31 Treffer, ein häkchen und ein plan
Beim 4:0 gegen Union Berlin war alles dabei: der Doppelmeter, der Lupfer ins Aus, dann der Fallrückzieher zum 31. Saisontor. „Die wohl schwierigste Chance habe ich genutzt“, sagte Kane trocken. Mit 31 Toren hat er jetzt so viele auf dem Konto wie ganze Clubs – Union Berlin oder der HSV. Die 41 von Lewandowski? „Möglich. Aber ich brauche wohl einen Hattrick.“
Die Rechnung ist simpel: Noch sieben Bundesliga-Spiele, darunter Stuttgart (gegen den er in fünf Pflichtspielen zehnmal traf) und fünf Kellerkinder. Die Chancen stehen besser als die Wetterlage im April.

Freigabe statt frust
Statt am Montag nach London zu fliegen, gibt ihm Thomas Tuchel frei. „Sinnvoll“, findet Kane, „wenn man April, Mai und dann die Weltmeisterschaft vor sich hat.“ Er wird erst zum zweiten Test, gegen Japan, dazustoßen – Uruguay verpasst er komplett. Die Wade ist kein Thema mehr, der Kopf schon: Real Madrid lauert im Halbfinale.

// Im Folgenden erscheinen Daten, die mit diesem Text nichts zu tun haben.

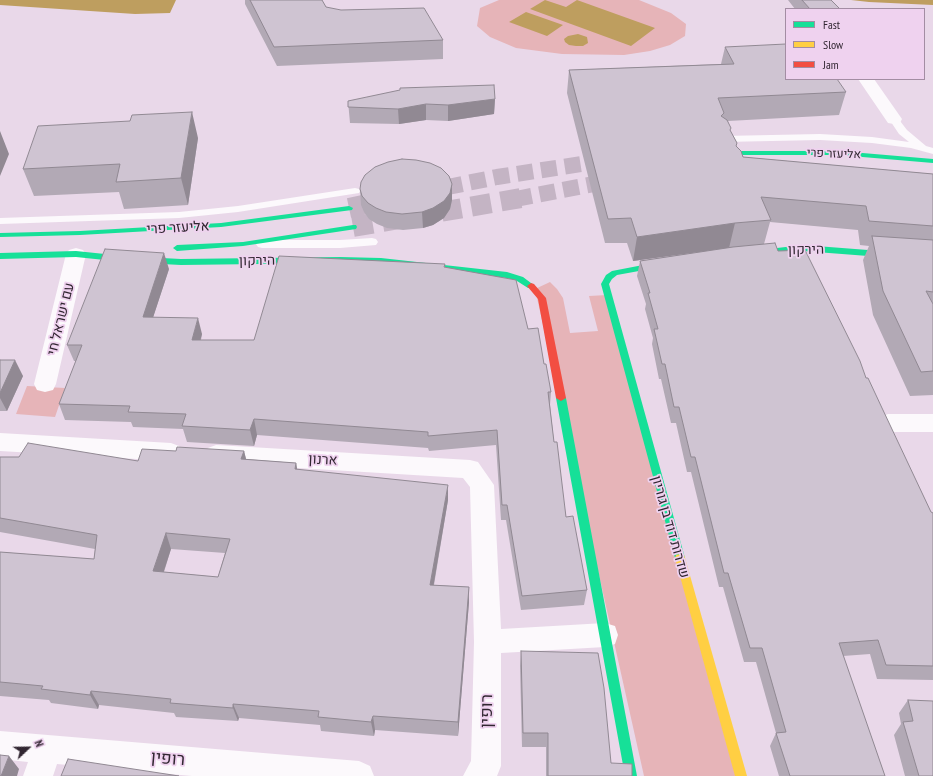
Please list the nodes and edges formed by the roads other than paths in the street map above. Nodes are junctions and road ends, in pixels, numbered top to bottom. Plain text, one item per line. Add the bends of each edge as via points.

„Frei“ heißt bei ihm nicht Netflix und Sofa. „Wir bleiben scharf, mental und physisch“, verspricht er. Die Auszeit ist kein Geschenk, sondern ein letzter Schritt auf dem Weg zur Krone – und vielleicht zur 41. Die Jagd auf Lewandowski beginnt neu, wenn er zurückkommt.